Data in this exercise:
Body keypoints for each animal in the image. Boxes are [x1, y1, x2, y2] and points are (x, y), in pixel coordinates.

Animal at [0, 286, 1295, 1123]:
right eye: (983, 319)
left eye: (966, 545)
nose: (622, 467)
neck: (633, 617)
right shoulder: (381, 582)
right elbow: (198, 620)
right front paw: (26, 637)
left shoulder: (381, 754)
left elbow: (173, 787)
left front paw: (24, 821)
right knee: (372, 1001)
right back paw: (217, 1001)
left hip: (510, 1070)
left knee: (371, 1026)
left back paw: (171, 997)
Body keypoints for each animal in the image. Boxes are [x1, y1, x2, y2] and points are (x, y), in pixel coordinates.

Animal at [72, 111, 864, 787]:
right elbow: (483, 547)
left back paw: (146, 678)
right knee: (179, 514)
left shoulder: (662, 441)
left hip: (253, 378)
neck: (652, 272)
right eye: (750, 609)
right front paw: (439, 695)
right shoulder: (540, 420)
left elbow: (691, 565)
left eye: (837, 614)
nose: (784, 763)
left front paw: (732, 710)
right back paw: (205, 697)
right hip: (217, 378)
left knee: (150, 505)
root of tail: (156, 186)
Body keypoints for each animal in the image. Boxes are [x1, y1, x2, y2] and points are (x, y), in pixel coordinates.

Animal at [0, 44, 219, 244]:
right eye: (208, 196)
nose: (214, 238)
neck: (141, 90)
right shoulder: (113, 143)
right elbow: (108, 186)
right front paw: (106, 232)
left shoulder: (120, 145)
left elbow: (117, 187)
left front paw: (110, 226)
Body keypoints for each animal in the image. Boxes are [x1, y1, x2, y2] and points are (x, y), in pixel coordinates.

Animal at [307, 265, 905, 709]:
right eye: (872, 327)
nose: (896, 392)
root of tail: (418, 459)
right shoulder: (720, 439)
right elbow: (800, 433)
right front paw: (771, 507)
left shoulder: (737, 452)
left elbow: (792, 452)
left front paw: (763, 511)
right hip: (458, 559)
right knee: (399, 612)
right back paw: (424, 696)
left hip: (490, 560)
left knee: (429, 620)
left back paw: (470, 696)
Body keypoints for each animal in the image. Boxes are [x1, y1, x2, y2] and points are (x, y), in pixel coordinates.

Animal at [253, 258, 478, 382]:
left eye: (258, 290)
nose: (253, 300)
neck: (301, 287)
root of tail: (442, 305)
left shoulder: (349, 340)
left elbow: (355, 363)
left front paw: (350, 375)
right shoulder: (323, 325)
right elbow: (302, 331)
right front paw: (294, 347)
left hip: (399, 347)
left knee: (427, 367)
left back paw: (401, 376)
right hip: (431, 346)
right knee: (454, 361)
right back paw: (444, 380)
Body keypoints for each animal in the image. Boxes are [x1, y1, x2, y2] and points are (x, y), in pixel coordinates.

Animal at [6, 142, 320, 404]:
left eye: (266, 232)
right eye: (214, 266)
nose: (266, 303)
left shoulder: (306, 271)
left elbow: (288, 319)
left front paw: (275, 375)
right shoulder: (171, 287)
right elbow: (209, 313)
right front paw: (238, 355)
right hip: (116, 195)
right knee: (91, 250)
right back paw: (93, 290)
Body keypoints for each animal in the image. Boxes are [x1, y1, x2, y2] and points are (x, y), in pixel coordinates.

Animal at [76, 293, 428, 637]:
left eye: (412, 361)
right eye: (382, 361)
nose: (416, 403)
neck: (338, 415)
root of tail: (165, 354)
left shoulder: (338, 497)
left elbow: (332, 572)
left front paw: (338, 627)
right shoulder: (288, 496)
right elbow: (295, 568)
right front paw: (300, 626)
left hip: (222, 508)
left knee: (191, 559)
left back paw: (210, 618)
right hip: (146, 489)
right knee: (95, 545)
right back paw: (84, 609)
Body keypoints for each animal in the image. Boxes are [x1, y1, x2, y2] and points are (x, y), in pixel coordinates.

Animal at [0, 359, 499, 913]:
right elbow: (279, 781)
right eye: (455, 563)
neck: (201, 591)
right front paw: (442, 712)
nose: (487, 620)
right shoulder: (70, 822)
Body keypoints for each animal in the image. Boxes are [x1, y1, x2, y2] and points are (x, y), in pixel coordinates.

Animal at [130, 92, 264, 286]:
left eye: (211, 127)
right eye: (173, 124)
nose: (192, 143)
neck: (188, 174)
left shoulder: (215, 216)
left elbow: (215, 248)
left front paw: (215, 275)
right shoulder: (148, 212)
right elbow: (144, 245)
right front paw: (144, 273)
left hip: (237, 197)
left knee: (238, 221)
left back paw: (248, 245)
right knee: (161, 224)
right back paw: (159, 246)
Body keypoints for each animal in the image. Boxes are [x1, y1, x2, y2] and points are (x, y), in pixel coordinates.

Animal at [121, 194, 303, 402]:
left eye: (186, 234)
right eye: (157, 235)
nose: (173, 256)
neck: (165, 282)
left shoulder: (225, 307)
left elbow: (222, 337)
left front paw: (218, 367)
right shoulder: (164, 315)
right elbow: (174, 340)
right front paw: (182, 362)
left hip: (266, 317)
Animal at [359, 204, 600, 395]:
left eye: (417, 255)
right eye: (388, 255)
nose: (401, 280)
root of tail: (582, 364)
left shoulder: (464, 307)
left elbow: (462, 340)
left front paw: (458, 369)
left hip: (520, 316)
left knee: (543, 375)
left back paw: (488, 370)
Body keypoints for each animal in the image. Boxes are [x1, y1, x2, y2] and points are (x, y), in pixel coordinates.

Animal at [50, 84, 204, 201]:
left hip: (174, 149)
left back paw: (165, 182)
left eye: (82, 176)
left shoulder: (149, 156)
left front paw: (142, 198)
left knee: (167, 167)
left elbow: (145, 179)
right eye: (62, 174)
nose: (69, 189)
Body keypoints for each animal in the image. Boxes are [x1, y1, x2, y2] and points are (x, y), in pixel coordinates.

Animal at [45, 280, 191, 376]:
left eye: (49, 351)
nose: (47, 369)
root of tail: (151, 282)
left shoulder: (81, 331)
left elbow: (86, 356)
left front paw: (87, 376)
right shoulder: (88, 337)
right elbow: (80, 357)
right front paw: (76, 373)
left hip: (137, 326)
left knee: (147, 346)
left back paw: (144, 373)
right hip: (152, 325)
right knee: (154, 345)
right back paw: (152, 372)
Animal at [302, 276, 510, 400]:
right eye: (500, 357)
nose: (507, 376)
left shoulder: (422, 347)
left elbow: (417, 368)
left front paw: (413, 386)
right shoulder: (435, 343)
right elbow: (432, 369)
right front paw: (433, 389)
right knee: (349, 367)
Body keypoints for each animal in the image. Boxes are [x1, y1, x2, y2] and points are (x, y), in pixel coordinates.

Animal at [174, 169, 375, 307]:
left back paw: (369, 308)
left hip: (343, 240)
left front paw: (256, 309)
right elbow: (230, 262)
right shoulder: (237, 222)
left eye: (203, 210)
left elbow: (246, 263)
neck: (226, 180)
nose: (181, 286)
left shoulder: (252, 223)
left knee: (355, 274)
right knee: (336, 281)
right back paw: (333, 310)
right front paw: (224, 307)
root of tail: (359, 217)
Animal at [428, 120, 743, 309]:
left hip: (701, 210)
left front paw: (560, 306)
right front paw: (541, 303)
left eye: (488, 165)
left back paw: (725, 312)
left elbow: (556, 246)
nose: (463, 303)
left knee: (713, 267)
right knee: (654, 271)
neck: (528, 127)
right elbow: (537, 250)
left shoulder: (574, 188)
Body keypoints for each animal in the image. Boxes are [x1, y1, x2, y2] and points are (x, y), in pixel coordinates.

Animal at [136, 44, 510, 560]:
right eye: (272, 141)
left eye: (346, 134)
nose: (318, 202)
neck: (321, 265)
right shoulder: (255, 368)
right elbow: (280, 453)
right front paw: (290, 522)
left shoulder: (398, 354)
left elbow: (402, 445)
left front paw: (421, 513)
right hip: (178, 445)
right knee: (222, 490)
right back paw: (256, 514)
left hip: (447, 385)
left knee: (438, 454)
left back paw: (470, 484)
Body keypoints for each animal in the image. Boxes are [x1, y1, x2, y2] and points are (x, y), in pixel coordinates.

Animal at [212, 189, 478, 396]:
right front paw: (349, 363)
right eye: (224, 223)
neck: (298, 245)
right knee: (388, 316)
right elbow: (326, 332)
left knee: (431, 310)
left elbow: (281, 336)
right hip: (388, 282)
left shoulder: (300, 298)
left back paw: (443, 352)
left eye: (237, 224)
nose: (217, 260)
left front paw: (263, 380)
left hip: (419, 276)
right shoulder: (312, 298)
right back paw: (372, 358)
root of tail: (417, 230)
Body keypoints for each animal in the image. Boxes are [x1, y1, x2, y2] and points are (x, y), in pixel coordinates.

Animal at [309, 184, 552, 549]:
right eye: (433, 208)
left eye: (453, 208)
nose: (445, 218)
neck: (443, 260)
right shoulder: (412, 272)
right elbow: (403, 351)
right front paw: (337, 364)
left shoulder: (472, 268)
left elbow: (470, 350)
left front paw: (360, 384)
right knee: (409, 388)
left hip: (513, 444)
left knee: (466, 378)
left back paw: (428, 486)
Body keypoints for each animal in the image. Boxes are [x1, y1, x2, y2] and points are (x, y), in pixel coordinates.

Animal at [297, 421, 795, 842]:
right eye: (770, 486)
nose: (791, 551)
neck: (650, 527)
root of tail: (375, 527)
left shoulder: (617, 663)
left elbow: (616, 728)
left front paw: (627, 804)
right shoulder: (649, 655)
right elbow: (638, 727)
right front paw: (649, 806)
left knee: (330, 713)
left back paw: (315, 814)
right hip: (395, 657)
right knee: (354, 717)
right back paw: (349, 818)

Exercise directions: Please print the material above exactly as it appears, from its first line through the line containing "left hip: (253, 378)", inclusive, and stop there.

Task response:
Body keypoints for each animal in the image. Boxes are [x1, y1, x2, y2] and points are (x, y), in pixel coordinates.

Animal at [0, 286, 1295, 1123]:
right eye: (983, 319)
left eye: (966, 545)
nose: (622, 467)
neck: (633, 617)
right shoulder: (381, 582)
right elbow: (198, 620)
right front paw: (26, 637)
left shoulder: (381, 754)
left elbow: (173, 787)
left front paw: (24, 821)
right knee: (372, 1001)
right back paw: (217, 1001)
left hip: (510, 1070)
left knee: (371, 1026)
left back paw: (171, 997)
Body keypoints for each animal in the image. Boxes are [x1, y1, x2, y2] and points are (x, y), in pixel coordinates.

Animal at [72, 111, 864, 787]:
right elbow: (483, 547)
left back paw: (146, 678)
right knee: (179, 514)
left shoulder: (662, 441)
left hip: (253, 378)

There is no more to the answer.